After the death of his mother, David had been placed in an orphanage since his father had no means to take care of him. Madonna brought a pediatrician to the orphanage to test the children's health, and discovered that David had "severe pneumonia" and "could hardly breathe." "I didn't want to leave him in the orphanage because I knew they didn't have the medication to take care of him," Madonna said. "We got permission to take him to a clinic to have a bronchial dilator put on him. ... He was given an injection of antibiotics. He's still a little bit ill, not completely free of his pneumonia, but he's much better than he was when we found him."

Madonna said she didn't know anything about David's parents at first. Later she was told that his mother had died of HIV/AIDS and his three siblings were also dead. Madonna said she was told by the Ministry of Gender, Child Welfare and Community Services that the whereabouts of David's biological father, Yohane Banda, were unknown, but that he would have to give consent before the adoption could take place. "Here's what I knew," Madonna said. "David had been living in this orphanage since he was 2 weeks old. He had survived malaria and tuberculosis, and no one from his extended family had visited him since the time he arrived. So from my perspective, there was no one looking after David's welfare."

Madonna said that after David's father was found, he told her that he had given his son up, hoping someone would give him a better life, and agreed to the adoption. But David's father has since changed his story and has told reporters he didn't understand that the adoption would be permanent, not temporary. Madonna said she does not believe he truly changed his mind, but believes instead that he has been manipulated by the media. "I sat in that room. I looked in that man's eyes," Madonna said. "They have asked him things, repeatedly, and they have put words in his mouth. They have spun a story that is completely false."

Critics have accused Madonna of bending the rules -- or even breaking the law outright -- to fast-track the adoption, using her money and celebrity as leverage. But Madonna insisted that her status did not help to speed up the process.
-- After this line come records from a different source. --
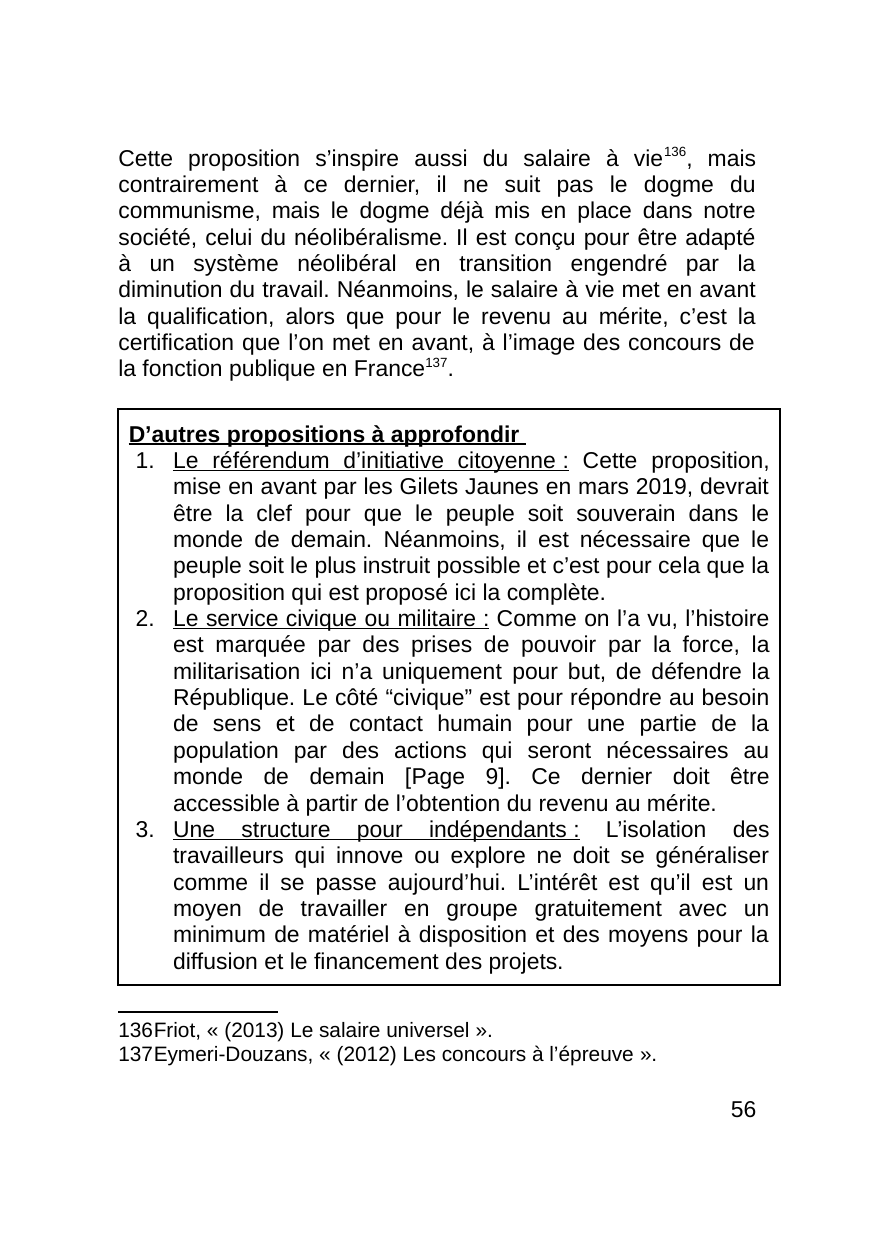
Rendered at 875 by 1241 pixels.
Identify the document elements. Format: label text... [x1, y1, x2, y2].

text Eymeri-Douzans, « (2012) Les concours à l’épreuve ». [118, 1042, 756, 1066]
text Cette proposition s’inspire aussi du salaire à vie, mais contrairement à ce dernier, il ne suit pas le dogme du communisme, mais le dogme déjà mis en place dans notre société, celui du néolibéralisme. Il est conçu pour être adapté à un système néolibéral en transition engendré par la diminution du travail. Néanmoins, le salaire à vie met en avant la qualification, alors que pour le revenu au mérite, c’est la certification que l’on met en avant, à l’image des concours de la fonction publique en France. [118, 144, 756, 382]
table_header D’autres propositions à approfondir Le référendum d’initiative citoyenne : Cette proposition, mise en avant par les Gilets Jaunes en mars 2019, devrait être la clef pour que le peuple soit souverain dans le monde de demain. Néanmoins, il est nécessaire que le peuple soit le plus instruit possible et c’est pour cela que la proposition qui est proposé ici la complète. Le service civique ou militaire : Comme on l’a vu, l’histoire est marquée par des prises de pouvoir par la force, la militarisation ici n’a uniquement pour but, de défendre la République. Le côté “civique” est pour répondre au besoin de sens et de contact humain pour une partie de la population par des actions qui seront nécessaires au monde de demain [Page 9]. Ce dernier doit être accessible à partir de l’obtention du revenu au mérite. Une structure pour indépendants : L’isolation des travailleurs qui innove ou explore ne doit se généraliser comme il se passe aujourd’hui. L’intérêt est qu’il est un moyen de travailler en groupe gratuitement avec un minimum de matériel à disposition et des moyens pour la diffusion et le financement des projets. [119, 410, 779, 984]
text Friot, « (2013) Le salaire universel ». [118, 1018, 756, 1042]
"I assure you, it doesn't matter who you are or how much money you have, nothing goes fast in Africa," Madonna said. "There are no adoption laws in Malawi. And I was warned by my social worker that because there were no known laws in Malawi, they were more or less going to have to make them up as we went along. And she did say to me, 'Pick Ethiopia. Go to Kenya. Don't go to Malawi because you're just going to get a hard time.' "

Malawi officials might disagree with Madonna's assessment of the country's laws -- there is a process in place that had been waived on Madonna's account. Madonna and her husband were granted an "interim adoption" by the Malawian government, which means David will live in their care for 18 months while a social worker visits them periodically on the child's behalf. After the assessment period the Ritchies may then legally adopt David.

Madonna said she's encouraged that her children, Lourdes and Rocco, have already accepted David into their family without asking questions about the difference in his skin color. "That is an amazing lesson that children do teach us," she said. But Madonna is equally disappointed that the rest of the world has responded with skepticism and criticism.

"I'm disappointed because it discourages other people from doing the same thing," Madonna said, "for anybody who had the idea that they too would like to open their house and give a life to a child living in an orphanage who might possibly not live past the age of 5. ... I feel like the media is doing a great disservice to all the orphans of Africa, period, not just Malawi, by turning it into such a negative thing."

"I beg all of those people to go to Africa and see what I saw and walk through those villages," she said. "To see 8-year-olds in charge of households. To see mothers dying with Kaposi's sarcoma lesions all over their bodies. To see open [sewers] everywhere. It is a state of emergency. As far as I'm concerned the adoption laws have to be changed to suit that state of emergency. I think if everybody went there, they'd want to bring one of those children home with them and give them a better life."